**Assignment**
For each line below that contains the word "abdomen", make a copy.
[Start of Attachment]
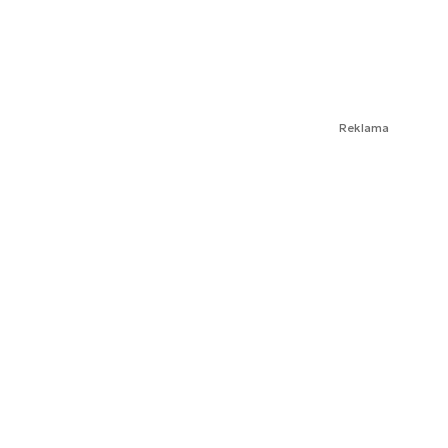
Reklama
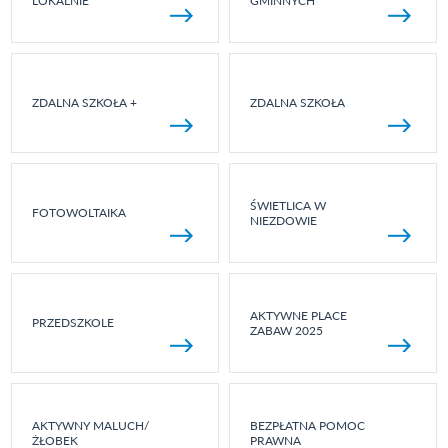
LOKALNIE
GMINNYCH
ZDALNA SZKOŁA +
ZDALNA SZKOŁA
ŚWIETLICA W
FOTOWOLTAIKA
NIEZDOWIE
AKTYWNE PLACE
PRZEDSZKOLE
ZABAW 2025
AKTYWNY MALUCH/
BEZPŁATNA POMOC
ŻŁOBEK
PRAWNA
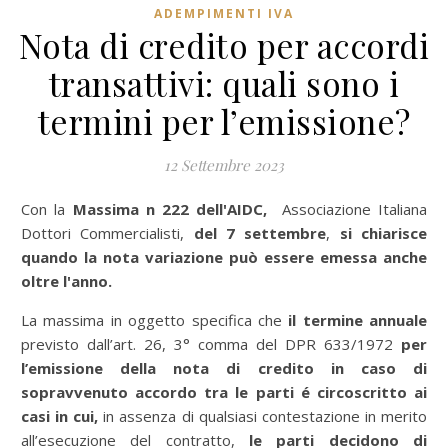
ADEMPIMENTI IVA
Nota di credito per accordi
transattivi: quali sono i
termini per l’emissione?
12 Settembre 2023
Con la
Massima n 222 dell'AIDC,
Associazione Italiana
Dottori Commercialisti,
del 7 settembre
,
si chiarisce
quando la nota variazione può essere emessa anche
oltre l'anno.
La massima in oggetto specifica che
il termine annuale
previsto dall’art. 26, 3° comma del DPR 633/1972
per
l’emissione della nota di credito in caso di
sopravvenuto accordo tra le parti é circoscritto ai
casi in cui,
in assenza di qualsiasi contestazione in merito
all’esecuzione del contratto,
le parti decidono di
[End of Attachment]
[Start of Attachment]
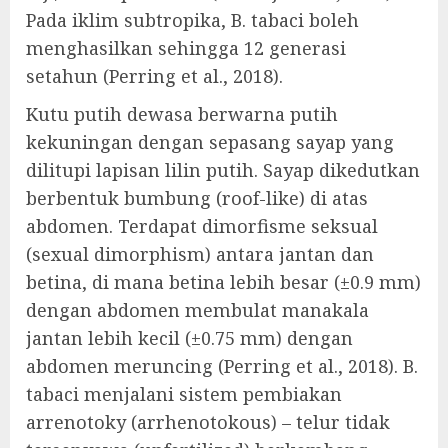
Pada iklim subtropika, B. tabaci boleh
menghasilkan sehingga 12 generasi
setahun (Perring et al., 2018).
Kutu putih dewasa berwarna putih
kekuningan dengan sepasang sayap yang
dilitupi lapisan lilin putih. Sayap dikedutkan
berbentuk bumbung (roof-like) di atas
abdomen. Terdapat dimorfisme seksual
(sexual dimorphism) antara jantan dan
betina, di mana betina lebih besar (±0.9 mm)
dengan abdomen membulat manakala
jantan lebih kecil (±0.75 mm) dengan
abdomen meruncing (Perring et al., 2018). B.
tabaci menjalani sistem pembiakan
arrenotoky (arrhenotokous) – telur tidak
[End of Attachment]
[Start of Attachment]
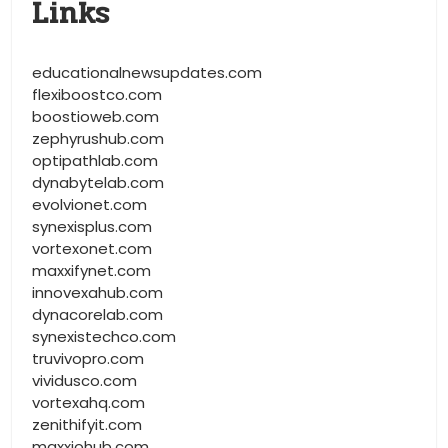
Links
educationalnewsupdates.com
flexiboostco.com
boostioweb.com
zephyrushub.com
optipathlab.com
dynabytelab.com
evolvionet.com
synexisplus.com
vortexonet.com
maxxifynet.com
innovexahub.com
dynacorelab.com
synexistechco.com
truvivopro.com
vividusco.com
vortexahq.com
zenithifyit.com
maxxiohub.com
[End of Attachment]
**Task result**
abdomen. Terdapat dimorfisme seksual
dengan abdomen membulat manakala
abdomen meruncing (Perring et al., 2018). B.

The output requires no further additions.